– Ходу! – весело приказал Белов.

Он не ожидал такого эффекта от короткого слова. Зуев пошёл как-то ново, неожиданно. Каждый его гребок в протяжности телесного томления был не вполне собой, а приготовлением следующего, разминкой, разгоном перед ним. И этот следующий, действительно, вбирал в себя предыдущий, покрывал его с верхом, однако сам вновь оказывался предварением, обещанием большего, – и эта череда фрактальных усилений куда вела – в завораживающую бесконечность? к неведомому пределу?..

Белов суетливо, недобирая воды, поддержал темп, но и темпом он не встроился в чувство, а сидел лишним, или пусть дополнительным, в лодке. Зуев разрывал воздух, вода из чужого и самостоятельного вещества превратилась в отражённое продолжение его мышц. Уфимцы, когда на повороте Белов успел глянуть, всё больше откатывались. Зуев грёб как в бесконечность; но предел был, и на неизвестной середине в теле зазвенела и лопнула пружина. Лопнула пружина, сдерживающая настоящую старую силу, стискивающая и неволящая. Что-то главное и тонкое, любимое им в себе, освободилось, разверзлось в теле. Стремительные треугольники разбегались от байдарки. Зеленоватые взвеси по бортам слились в пёструю падающую полосу. Зуев дышал глубоко и мощно – и не мог издышаться.

5

Они остановились в просторном величественном ельнике. От реки он загустевал вниз по склону и обламывался в болото. Белов дошёл туда, пересекая воображаемые тонкие коричневые линии карты – горизонтали запахов. В воздухе распространялась сладкая наркотическая болезненность. Близ болота ёлочки образовывали сплошной заслон, за которым торчали во множестве голые, обломленные стволы. У выживших елей только верхушечки были буровато-зелены, остальное медленно окаменевало, и меж ними вились уродцы сосен. Белов постоял, жалея тихий ненужный мир, охранявший реку. Ему было тревожно и хотелось кого-нибудь спасти.

Поднимаясь обратно, слегка затмилось в глазах. Сухой до терпкости воздух косогора был будто разрежен, и душа то куда-то сквозь прорехи непосредственного чувства пропадала, то заново оказывалась, как накалываясь на остриё вздоха. Из этих мгновений, поодиночке не существующих, составлялся пунктир здешнего счастья.

Зуев развёл пламенное буйство, отламывая у геронтических елей отмершие длинные нижние ветви. Ельник был дымчат, как через изумрудное стёклышко. Разлапистые великаны стояли раздвинуто, перемежаясь крепким ельничным подростом и редким инородьем, а травяной ковёр меж ними казался нарочным и выхоженным. Лишь по кромке поляна была оторочена берёзками. Темнело, обнажая во всём пристальную сказочность.

Палатка рыжела, ожидая их, но гонщики лежали у костра, одинаково опёршись на локти, и не хотели оторваться. Дым шёл винтом, будто невидимый шаман метался около, потрескивая и выбирая прильнуть. Далеко вскрикнула выпь.
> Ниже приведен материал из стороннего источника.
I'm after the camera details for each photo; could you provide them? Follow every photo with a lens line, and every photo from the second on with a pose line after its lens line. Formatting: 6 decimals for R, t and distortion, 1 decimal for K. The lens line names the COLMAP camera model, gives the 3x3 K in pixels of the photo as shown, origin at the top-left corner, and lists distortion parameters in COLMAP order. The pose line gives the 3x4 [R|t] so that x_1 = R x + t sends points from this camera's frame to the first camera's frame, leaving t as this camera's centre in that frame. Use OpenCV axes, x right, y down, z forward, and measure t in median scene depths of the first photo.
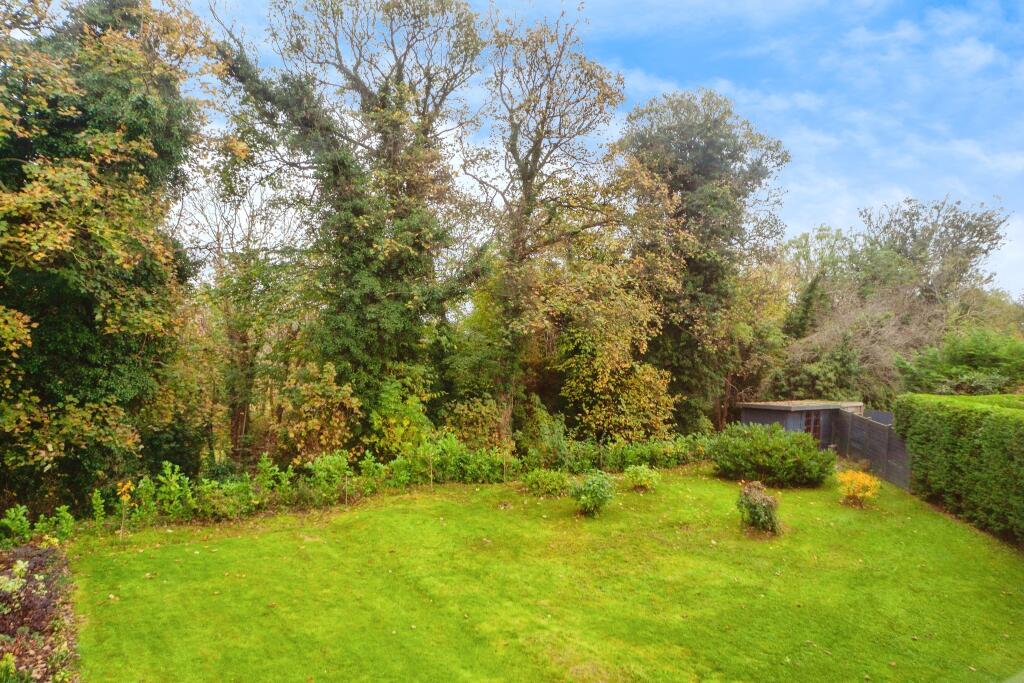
lens RADIAL K [[705.8, 0, 518.3], [0, 705.8, 370.0], [0, 0, 1]] dist [0.001950, 0.000044]
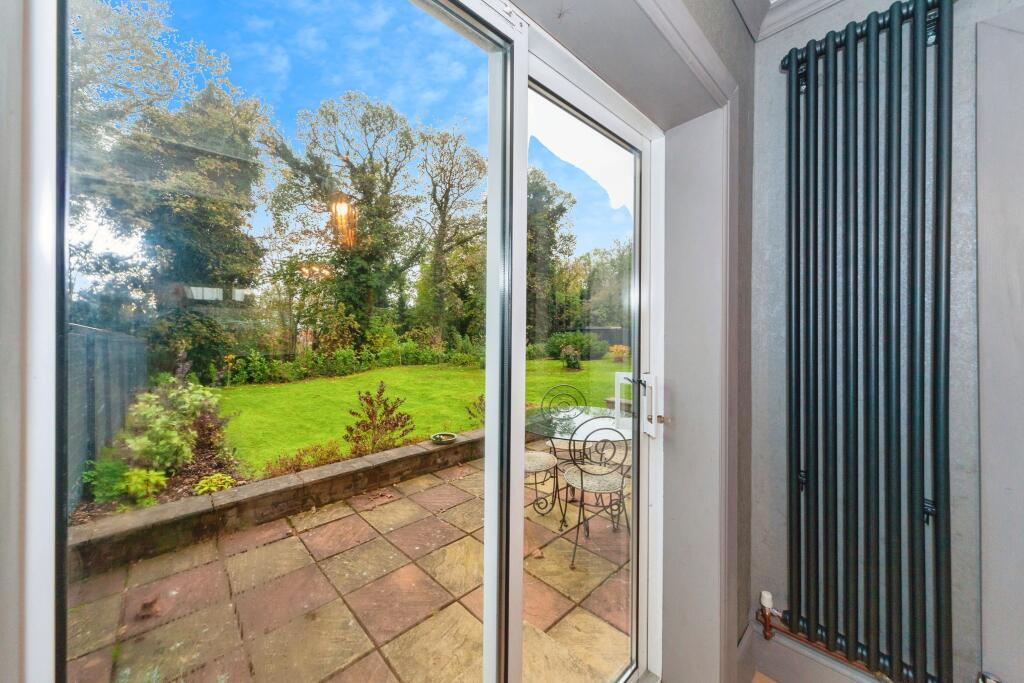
lens RADIAL K [[381.5, 0, 482.0], [0, 381.5, 328.3], [0, 0, 1]] dist [0.005436, -0.000006]
pose [[0.993026, -0.064398, 0.098752, -0.003347], [0.068679, 0.996813, -0.040578, 0.108958], [-0.095824, 0.047077, 0.994284, -0.024398]]
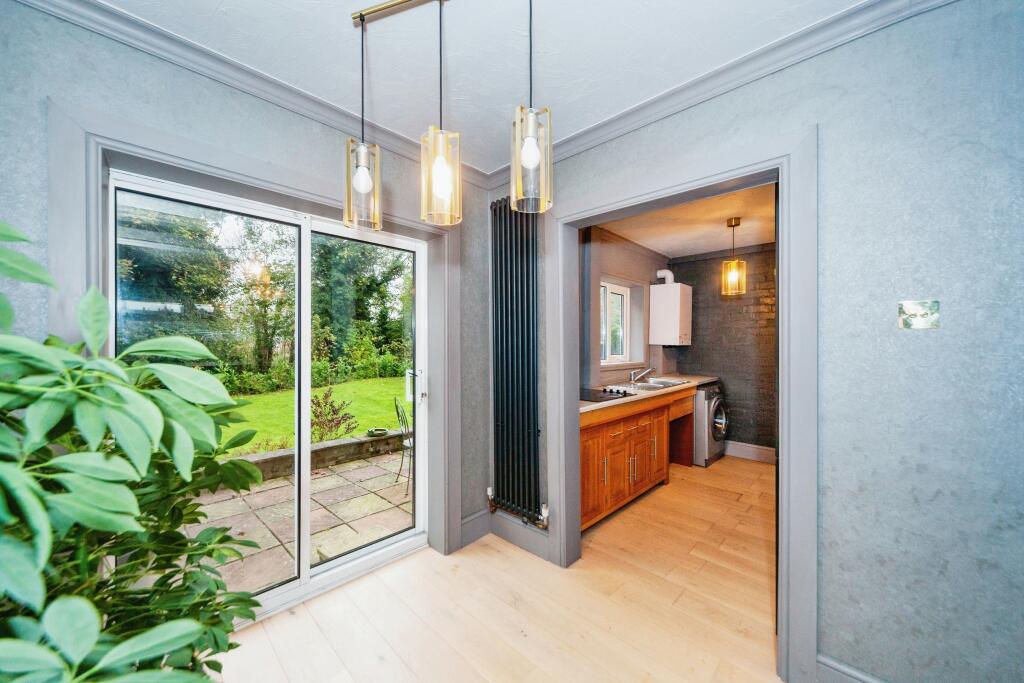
lens RADIAL K [[381.5, 0, 511.1], [0, 381.5, 348.8], [0, 0, 1]] dist [0.005436, -0.000006]
pose [[0.978830, -0.059237, 0.195916, 0.028860], [0.063379, 0.997878, -0.014938, 0.111995], [-0.194616, 0.027039, 0.980507, -0.075914]]
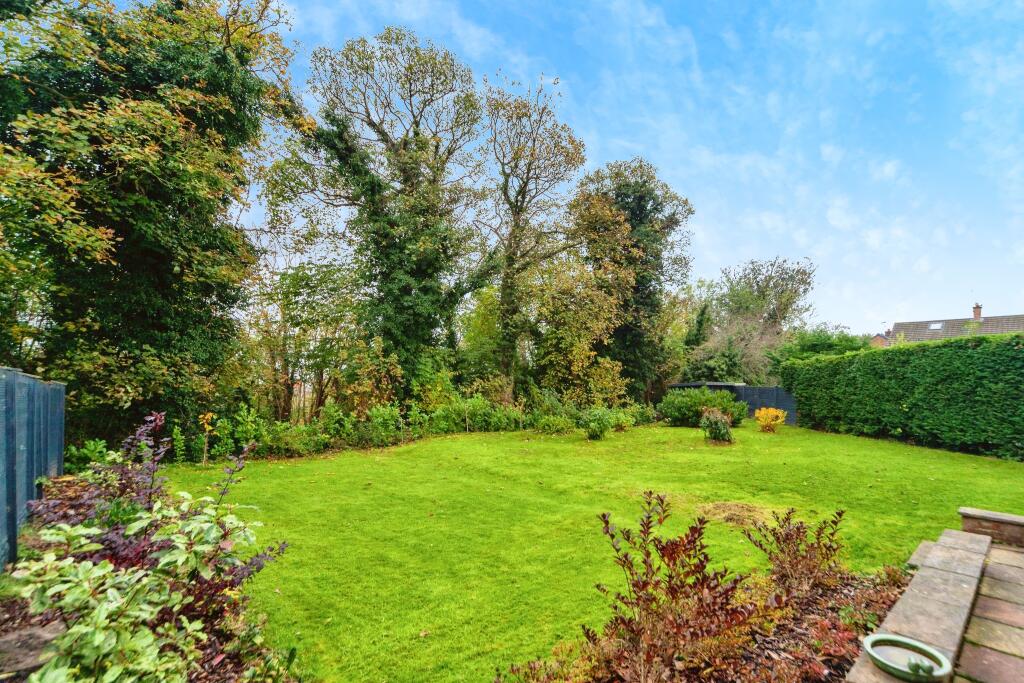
lens RADIAL K [[497.0, 0, 570.0], [0, 497.0, 384.3], [0, 0, 1]] dist [0.002992, -0.002261]
pose [[0.984154, -0.042781, 0.172080, -0.078740], [0.048812, 0.998328, -0.030971, 0.103241], [-0.170467, 0.038879, 0.984596, 0.080091]]
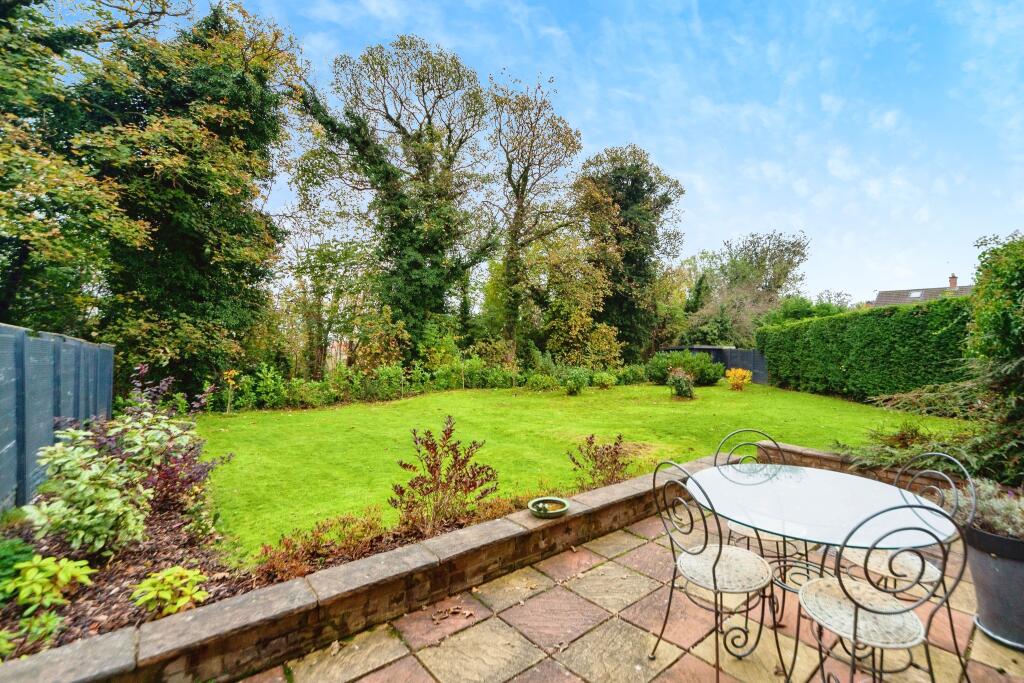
lens RADIAL K [[464.0, 0, 585.3], [0, 464.0, 344.0], [0, 0, 1]] dist [0.002726, -0.002278]
pose [[0.987470, -0.039449, 0.152794, -0.015423], [0.045974, 0.998165, -0.039404, 0.108750], [-0.150959, 0.045935, 0.987472, 0.016098]]
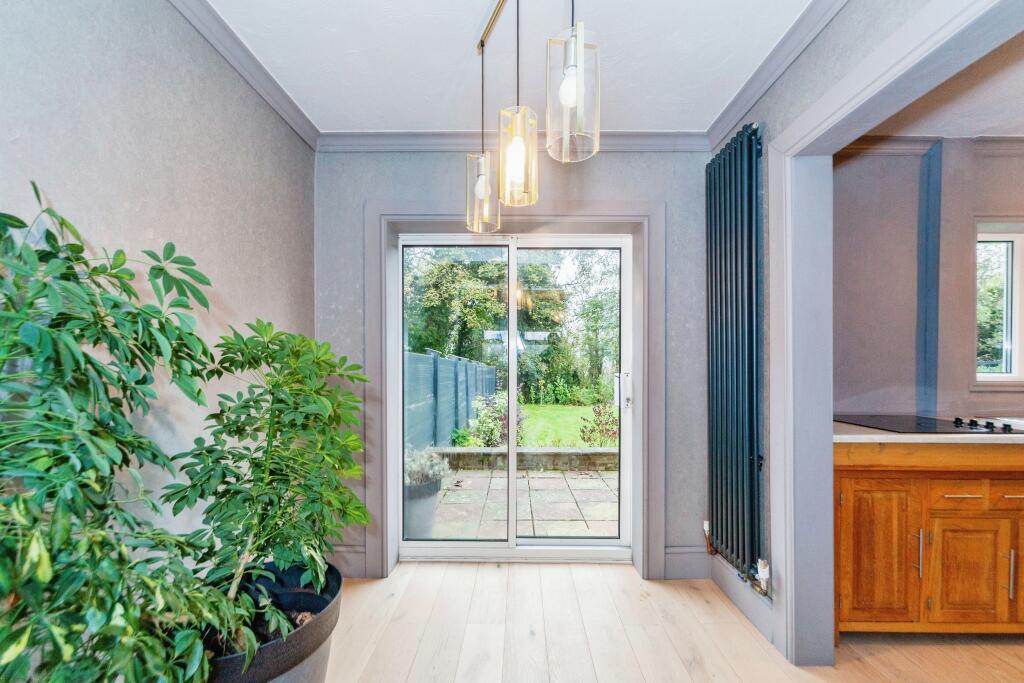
lens RADIAL K [[381.5, 0, 507.9], [0, 381.5, 371.8], [0, 0, 1]] dist [0.005436, -0.000006]
pose [[0.815337, -0.044533, -0.577271, 0.055746], [0.020313, 0.998624, -0.048348, 0.118198], [0.578630, 0.027694, 0.815120, -0.066571]]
Зуев чувствовал за спиной холод лежащего без единого человека пространства, – и это было воображаемой правдой на сто или, может быть, двести километров. Взглядывая на горячее лицо Белова, он смутно опасался, что придётся снова разговаривать какие-нибудь прошлые вещи – что такое отечество или другой общий смысл; но ему было дружелюбнее молчать, изредка пуская короткую фразу, обратно перепархивающую костёр и опалено замирающую на губах. Ему казалось, что он стесняет Белова тем, что до сих пор они запросто не разговорились, однако и тот ведь много молчал, и почти без труда. Ему захотелось сказать что-нибудь отстранённо-доброе. Он посмотрел в глаза Белову – они слепо блестели: огонь, отсвечивая, обращал глубину в сплошную темноту дна. Зуев положил голову на руку.